Phytoplankton form the beginning of the food chain for aquatic animals. Zooplankton and krill feed on nanophytoplankton, and are then eaten by whales, seals, birds, fish, squid, and other organisms.

==Life cycle==
Populations are low in the winter, when nutrients are high, and then the populations increase as the nanophytoplankton consume nearly all of the nutrients, reach their carrying capacity, and decline in number at the end of the summer, beginning the cycle again in the winter. However, nanophytoplankton have different seasonal cycles depending on which oceanic biome of the world they live in.

==Nutrient uptake==
Phytoplanktons' density (1.02 g/cm^{3}) is higher than that of sea water (1.00 g/cm^{3}). Therefore, they sink in the ocean, unless there is an upward movement of water. However, nanophytoplankton, with as small as a 1 μm radius, can swim in the ocean, but at a very slow rate, like "a human swimming in molasses". In either case, movement of water past the organism is created, allowing it to grab nutrients passing by. To supply nutrients through their boundary layer, nanophytoplankton employ diffusion more effectively than swimming, however.

==In Antarctic==
In the Southern Ocean in the Antarctic zone, nanophytoplankton are the most abundant type of plankton in terms of number, but not volume. Antarctic marine flora consists almost entirely of algae, with phytoplankton (and, therefore, nanophytoplankton as the most numerous type) having great importance. Nanophytoplankton growth has been seen in pack-ice, covering nearly 73% of the Southern Ocean by the end of the winter. They even grow on icebergs. Nanophytoplankton production is affected by light intensity and duration, ice, surface water stability, and currents. Also, availability of silicates, a nutrient for the organism, can affect photosynthetic efficiency and cell composition. Nanophytoplankton also require vitamins. They thrive in areas of shallow water where there is upwelling and mixing. Although optimal growth for the species occurs in water 5-7 C, growth still occurs in Antarctic waters, which can reach as low as -2 C. Limitation of light intensity and duration is another factor for survival.
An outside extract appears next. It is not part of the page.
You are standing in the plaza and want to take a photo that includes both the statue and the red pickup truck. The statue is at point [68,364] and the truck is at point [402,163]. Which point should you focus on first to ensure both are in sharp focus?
In Antarctica, the sun's lower position above the horizon reduces light due to increased reflection, and the stormy seas reduce transmission of light due to bubble formation. However, some Antarctic nanophytoplankton seem to be adapted to low light levels. Most phytoplankton exist in warmer, equatorial waters. For example, in the northwestern Philippine Sea, the average number of nanophytoplankton was 1 × 10^{4}/L. Nanophytoplankton in particular seem to survive better under the conditions provided by the oceans of the Antarctic. A physiological change in the cells must have occurred to allow this phenomenon. Low salinity is desirable for survival, as well.

==Effect on global warming==
Continued global warming will significantly alter the food chain on Earth. With nanophytoplankton and phytoplankton at the base of the food chain, their decreased productivity from increased UV-B radiation from ozone depletion will provide less food for krill and subsequent organisms in the food chain. Antarctica has experienced up to 50% ozone depletion, harming nanophytoplankton located here the most. Through carbon fixation, nanophytoplankton absorb carbon from the atmosphere, and with depleting populations, more carbon is left in the air, contributing to more global warming and ozone depletion. The cycle then continues. However, some scientists believe that existence of nanophytoplankton contributes to further progression of global warming, because they absorb the Sun's radiation that would otherwise be reflected back into space. Despite the controversy, it is evident that nanophytoplankton, despite their minimal size and apparent irrelevance because they are hardly visible, are an integral part of sustaining life on Earth.